As author David Brooks tells it, when he went to a guest ranch in Montana in the 1980s, before going off on horseback he would be given a ten-minute safety lecture on how not to get killed riding a horse. Now when he goes to the same place, he might receive a seventy- minute talk about the spirituality of horses and the Zen of the riding experience.
That difference points to a change in values among members of the new American generation of well-educated affluent young men and women. These are the people whom Brooks calls Bobos, a name he has coined from the first two letters of “bourgeois” and “bohemian.”
His book “Bobos in Paradise: The New Upper Class and How They Got There” is a fascinating and often hilarious look at the new elite of American society. This is the generation that has combined the radical spirit of the rebellious 1960s with the establishment mentality of the 1980s. The result is a group of ambitious younger people determined to be both successful and creative at the same time.
In an effort to explain their values, David Brooks devotes a whole chapter to the spiritual life of Bobos. A surprisingly large part of this section focuses on the state of Montana because of its attraction for these new seekers. The author calls the impulse to go there “The Soul Rush” as distinguished from the Gold Rush to California in the middle of the nineteenth century.
But Brooks makes fun of this movement because it ignores the real Montana in favor of a place that is largely a Bobo fantasy.

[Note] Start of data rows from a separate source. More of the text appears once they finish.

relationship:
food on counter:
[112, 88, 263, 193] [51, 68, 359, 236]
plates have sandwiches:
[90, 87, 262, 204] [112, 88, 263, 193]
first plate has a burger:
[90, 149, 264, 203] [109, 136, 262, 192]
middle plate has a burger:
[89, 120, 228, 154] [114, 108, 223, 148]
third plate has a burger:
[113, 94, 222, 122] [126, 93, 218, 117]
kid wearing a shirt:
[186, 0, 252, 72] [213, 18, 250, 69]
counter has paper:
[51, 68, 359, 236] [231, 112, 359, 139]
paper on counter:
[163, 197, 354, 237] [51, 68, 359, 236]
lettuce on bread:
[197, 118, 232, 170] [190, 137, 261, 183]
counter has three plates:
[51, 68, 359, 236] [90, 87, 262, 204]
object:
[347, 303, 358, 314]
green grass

For instance, he says that “two million people voyage up to the Glacier National Park alone each year and get all spiritual in the face of its grandeur.” Meantime, these visitors have little sense of the actual life of Montana and its people, especially in the freezing temperatures of winter.

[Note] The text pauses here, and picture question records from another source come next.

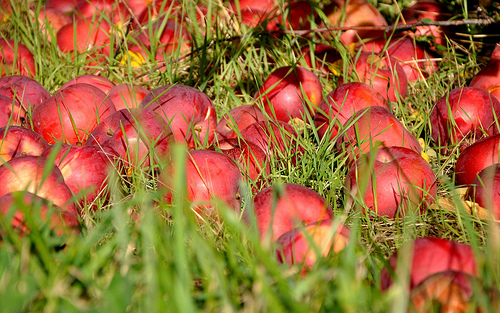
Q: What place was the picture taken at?
A: It was taken at the field.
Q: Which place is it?
A: It is a field.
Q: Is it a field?
A: Yes, it is a field.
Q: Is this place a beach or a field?
A: It is a field.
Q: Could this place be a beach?
A: No, it is a field.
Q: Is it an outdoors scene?
A: Yes, it is outdoors.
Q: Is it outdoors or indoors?
A: It is outdoors.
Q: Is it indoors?
A: No, it is outdoors.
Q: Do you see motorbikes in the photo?
A: No, there are no motorbikes.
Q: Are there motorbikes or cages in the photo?
A: No, there are no motorbikes or cages.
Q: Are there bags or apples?
A: Yes, there is an apple.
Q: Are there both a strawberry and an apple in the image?
A: No, there is an apple but no strawberries.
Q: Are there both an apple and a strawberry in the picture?
A: No, there is an apple but no strawberries.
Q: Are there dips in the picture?
A: No, there are no dips.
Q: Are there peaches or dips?
A: No, there are no dips or peaches.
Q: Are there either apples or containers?
A: Yes, there is an apple.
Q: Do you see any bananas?
A: No, there are no bananas.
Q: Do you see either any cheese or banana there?
A: No, there are no bananas or cheese.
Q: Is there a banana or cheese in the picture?
A: No, there are no bananas or cheese.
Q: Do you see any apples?
A: Yes, there is an apple.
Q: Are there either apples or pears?
A: Yes, there is an apple.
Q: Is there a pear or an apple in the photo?
A: Yes, there is an apple.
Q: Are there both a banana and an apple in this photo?
A: No, there is an apple but no bananas.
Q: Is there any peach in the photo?
A: No, there are no peaches.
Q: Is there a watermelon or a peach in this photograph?
A: No, there are no peaches or watermelons.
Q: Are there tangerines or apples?
A: Yes, there is an apple.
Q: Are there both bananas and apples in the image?
A: No, there is an apple but no bananas.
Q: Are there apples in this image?
A: Yes, there is an apple.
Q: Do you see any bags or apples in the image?
A: Yes, there is an apple.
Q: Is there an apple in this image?
A: Yes, there is an apple.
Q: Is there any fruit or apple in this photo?
A: Yes, there is an apple.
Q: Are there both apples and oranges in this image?
A: No, there is an apple but no oranges.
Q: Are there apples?
A: Yes, there is an apple.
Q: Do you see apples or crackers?
A: Yes, there is an apple.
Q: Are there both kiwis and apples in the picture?
A: No, there is an apple but no kiwis.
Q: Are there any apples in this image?
A: Yes, there is an apple.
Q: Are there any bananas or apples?
A: Yes, there is an apple.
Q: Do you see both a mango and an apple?
A: No, there is an apple but no mangoes.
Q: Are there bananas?
A: No, there are no bananas.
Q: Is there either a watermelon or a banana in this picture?
A: No, there are no bananas or watermelons.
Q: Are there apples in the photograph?
A: Yes, there is an apple.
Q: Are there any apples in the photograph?
A: Yes, there is an apple.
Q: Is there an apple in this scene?
A: Yes, there is an apple.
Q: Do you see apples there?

Bobos grew up enjoying unprecedented personal freedom and a wide gamut of choices. They learned to value “endless innovation, self-expansion, and personal growth.” That upbringing makes them resist religious authority, anyone that tells them what to believe and how to act morally. They show themselves ready to admire leaders like Pope John Paul II, but without accepting his supernatural beliefs or sexual ethics.

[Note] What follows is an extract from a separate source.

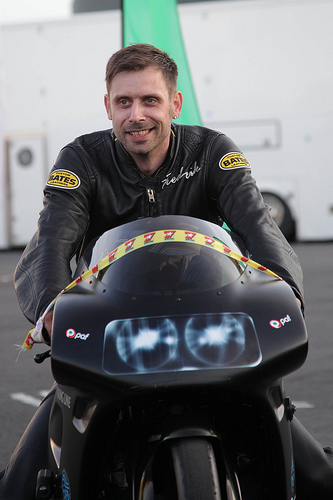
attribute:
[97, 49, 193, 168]
face — smiling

Thus many members of the new elite want orthodoxy without obedience, religion without faith. Often they opt for a cafeteria spirituality that allows them to pick and choose among the offerings of the faith traditions. Looking for a symbol of such detachment, Brooks calls the remote control “the ultimate weapon of personal choice.” It allows the viewer to surf through five hundred television channels without opting for any single one.
At the same time many Bobos do not feel satisfied with this approach. They “pine for simpler ways of living, looking backward for the wisdom that people with settled lives seem to possess.” For them, the question is how to combine freedom with roots. Is it possible, they wonder, to hold on to their treasured personal liberty yet find something that gives them greater stability?
Many in this generation are looking for connections with other people and with communities. Spiritual individualism, they have discovered, goes only so far: all of their varied experiences “may dissolve into nothingness if they don’t surrender to something larger than themselves.”
The same approach that suits the search for ultimate meaning does not produce lasting satisfaction. That is why many younger people profess a new appreciation of traditions, rites, and rituals that they might once have considered obsolete.
They also may have found ultimately empty the kind of spirituality that does not bring with it any obligations. The Human Potential movement, so popular starting with the 1960s, with its focus on personal navel gazing, has been revealed as unable to produce a full life. Instead, many people have discovered that a sense of community is a vital part of human development.
That realization offers a reason for placing new value on institutions developed by society to promote important values. Neighborhoods, churches, bowling leagues, book groups – social inventions like these help people find roots that provide a sense of personal place.
Mind you, the Bobo idea, however clever and entertaining, remains pop sociology. While incisive and often brilliant in its social satire, the book discussed here inevitably leaves out a lot of reality. But what David Brooks says about spirituality is worth thinking about.